** start Provided passage **
Got it, thanks. Is there an existing easy-to-setup workload I could
start with, or would it be sufficient to try the simplest possible code
that met the above description? (E.g., fork a process for each cpu,
each just overwriting byte 0 as fast as possible, and count total writes
performed per second?)
> The test which Bull did above used a workload which was very heavy on
> creating and destroying files, and it was only a two processor system
> (not that it mattered; it looks like the fileop benchmark was
> single-threaded anyway). The test I would do is something like a 4 or
> 8 processor test, with lots of parallel I/O to the same file (at which
> point we would probably end up bottlenecking on inode->i_lock).
>
> It would seem to me that a simple way of fixing this would be to use
> atomic64 type for inode->i_version, so we don't have to take the
> spinlock and bounce cache lines each time i_version gets updated.
The current locking does seem like overkill.
> What we might decide, at the end of the day, is that for common fs
> workloads no one is going to notice, and for the parallel intensive
> workloads (i.e., databases), people will be tuning for this anyway, so
> we can make i_version the default, and noi_version an option people
> can use to turn off i_version if they are optimizing for the database
> workload.
>
> A similar tuning knob that I should add is one that allows us to set
> a custom value for sb->s_time_gran, so that we don't have to dirty the
> inode and engage the jbd2 machinery after *every* single write. Once
> I add that, or if you use i_version on a file system with an 128-byte
> inode so the mtime update granularity is a second, I suspect the cost
> of i_version will be especially magnified, and the database people
> will very much want to turn off i_version.
** end Provided passage **
** start Provided data **
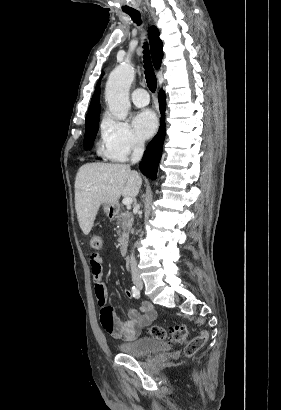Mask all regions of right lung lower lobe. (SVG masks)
<instances>
[{"label":"right lung lower lobe","instance_id":"right-lung-lower-lobe-1","mask_svg":"<svg viewBox=\"0 0 281 410\" xmlns=\"http://www.w3.org/2000/svg\"><path fill=\"white\" fill-rule=\"evenodd\" d=\"M159 107L161 113L160 128L157 135L148 144L139 168L150 179H156L158 164L162 155L163 142L165 139V94L161 90L159 95Z\"/></svg>","mask_w":281,"mask_h":410}]
</instances>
** end Provided data **
▸ What this exercise asks
a – Summarize the i_version discussion in three sentences.
b – In the i_version discussion, what would a 4- or 8-processor test with lots of parallel I/O to the same file probably end up bottlenecking on?
The data plays no part in this work.

▸ Solutions to each task
a – One writer asks whether an existing workload is available or whether a simple program would suffice, such as forking a process per CPU that overwrites byte 0 as fast as possible while counting total writes per second, and calls the current locking overkill. The quoted reply notes that Bull's test used a workload heavy on creating and destroying files on a two-processor system, and proposes instead a 4- or 8-processor test with lots of parallel I/O to the same file. It suggests using an atomic64 type for inode->i_version to avoid taking the spinlock, making i_version the default with noi_version as an opt-out for database workloads, and adding a knob to set a custom sb->s_time_gran.

b – inode->i_lock